What you need to do:
Please retype the listing below exactly as it stands, skipping any pictures.

[Extracted material — start]

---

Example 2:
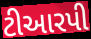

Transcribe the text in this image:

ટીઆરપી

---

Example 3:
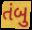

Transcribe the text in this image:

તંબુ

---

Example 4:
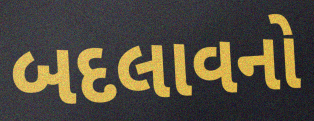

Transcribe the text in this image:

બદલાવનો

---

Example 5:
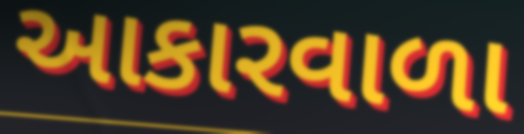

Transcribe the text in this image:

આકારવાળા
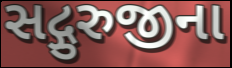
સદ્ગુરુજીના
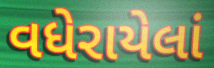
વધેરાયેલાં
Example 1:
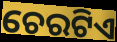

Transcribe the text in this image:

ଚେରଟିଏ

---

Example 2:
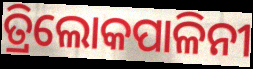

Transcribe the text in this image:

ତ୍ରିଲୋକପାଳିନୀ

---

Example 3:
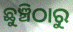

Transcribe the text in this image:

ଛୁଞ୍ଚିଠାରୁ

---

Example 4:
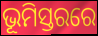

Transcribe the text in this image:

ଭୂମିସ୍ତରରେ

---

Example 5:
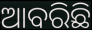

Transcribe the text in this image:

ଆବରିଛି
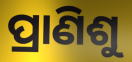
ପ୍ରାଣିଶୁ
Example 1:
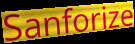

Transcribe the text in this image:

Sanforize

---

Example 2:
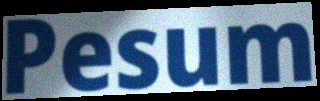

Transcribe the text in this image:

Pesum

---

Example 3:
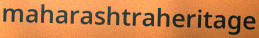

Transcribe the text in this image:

[Extracted material — finish]

Completed exercise:
---

Example 2:

Transcribe the text in this image:

ટીઆરપી

---

Example 3:

Transcribe the text in this image:

તંબુ

---

Example 4:

Transcribe the text in this image:

બદલાવનો

---

Example 5:

Transcribe the text in this image:

આકારવાળા
સદ્ગુરુજીના
વધેરાયેલાં
Example 1:

Transcribe the text in this image:

ଚେରଟିଏ

---

Example 2:

Transcribe the text in this image:

ତ୍ରିଲୋକପାଳିନୀ

---

Example 3:

Transcribe the text in this image:

ଛୁଞ୍ଚିଠାରୁ

---

Example 4:

Transcribe the text in this image:

ଭୂମିସ୍ତରରେ

---

Example 5:

Transcribe the text in this image:

ଆବରିଛି
ପ୍ରାଣିଶୁ
Example 1:

Transcribe the text in this image:

Sanforize

---

Example 2:

Transcribe the text in this image:

Pesum

---

Example 3:

Transcribe the text in this image:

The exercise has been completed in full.